One key consideration that differentiates these two loan structures is stability. A fixed-rate loan is better if you want stability in your monthly payment and no rate adjustments. If you prefer the flexibility and potential savings of an ARM, then the initial period and index rate changes could benefit you financially.
It is always important to weigh the costs of different loan options. Many factors affect the total cost of a loan, such as mortgage insurance, closing costs, prorated property taxes, appraisal fees, homeowners insurance, down payments, and market conditions.
Using an ARM to purchase a home will subject you to specific cost considerations. You must be aware of the corresponding financial index and how the market is behaving since it will affect your interest rates. You should also know the capped rate when the intervals approach. If you plan to refinance, this will also involve closing costs and changing monthly payments.
TrueWay Mortgage will communicate with you openly and honestly to ensure your loan is affordable with these financial considerations.
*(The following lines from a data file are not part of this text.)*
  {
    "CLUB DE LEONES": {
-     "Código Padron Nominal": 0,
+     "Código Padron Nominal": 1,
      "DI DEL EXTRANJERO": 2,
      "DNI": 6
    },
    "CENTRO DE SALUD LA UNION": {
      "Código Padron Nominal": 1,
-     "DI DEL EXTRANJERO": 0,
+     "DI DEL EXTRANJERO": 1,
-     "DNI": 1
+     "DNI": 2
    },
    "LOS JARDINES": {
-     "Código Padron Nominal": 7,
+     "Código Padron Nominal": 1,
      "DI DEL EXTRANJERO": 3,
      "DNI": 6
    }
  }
As an experienced lending partner, we pride ourselves on providing customization for different loan products. TrueWay Mortgage can tailor an ARM to suit your individual financial goals. Whether you need flexible terms or a unique repayment structure, we aim to create a loan product that makes property ownership affordable and accessible.
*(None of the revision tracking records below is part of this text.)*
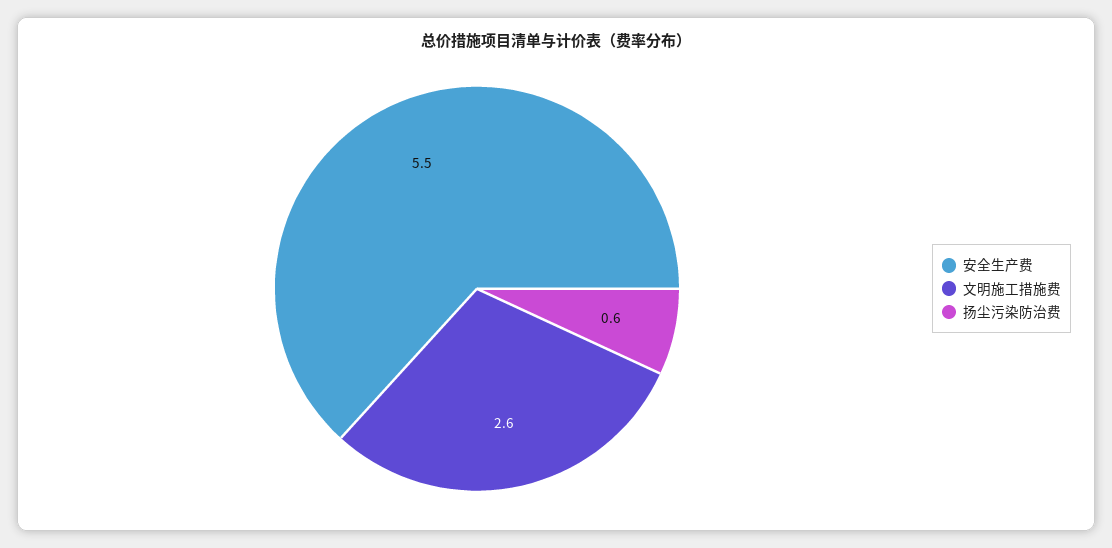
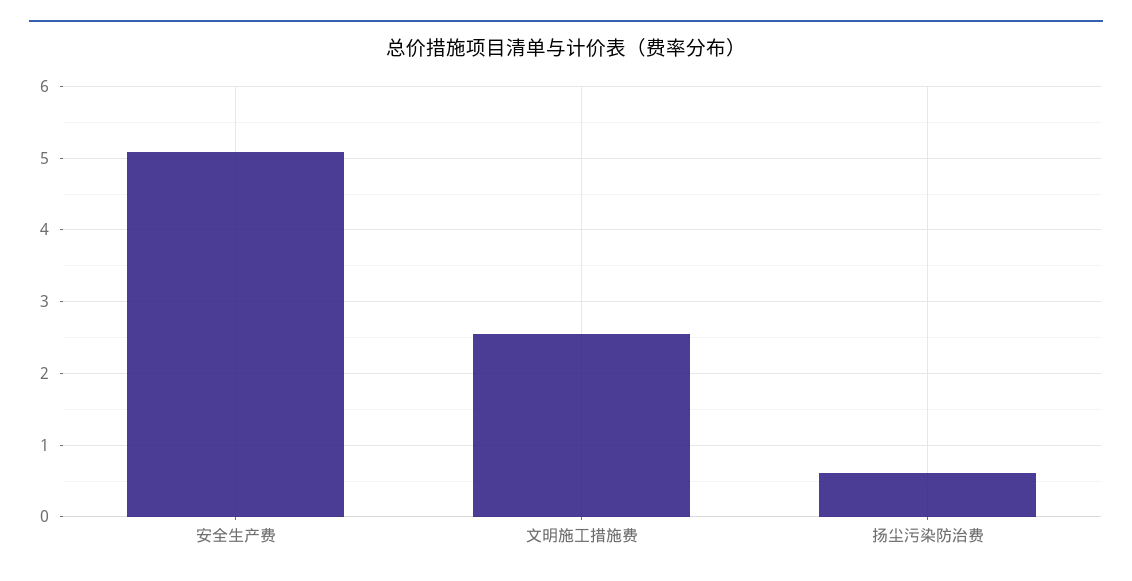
  {
-   "安全生产费": 5.5,
+   "安全生产费": 5.1,
    "文明施工措施费": 2.6,
    "扬尘污染防治费": 0.6
  }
Investment properties behave differently than primary residences. An ARM can appeal to investors who want low initial monthly premiums to maximize their short-term cash flow. If you are interested in investing, our team will help you navigate the advantages of an ARM to grow your portfolio and maximize income.
Experience is key when choosing a lending partner. At TrueWay Mortgage, we are committed to a customer-centric approach. Our team focuses on transparency, expertise in local markets, and a commitment to finding the best deal for each client.
TrueWay Mortgage is ready to guide you through the entire home loan process. Whether you need help understanding the eligibility criteria or creating a budget based on adjustable interest rates, our team will help you find a solution.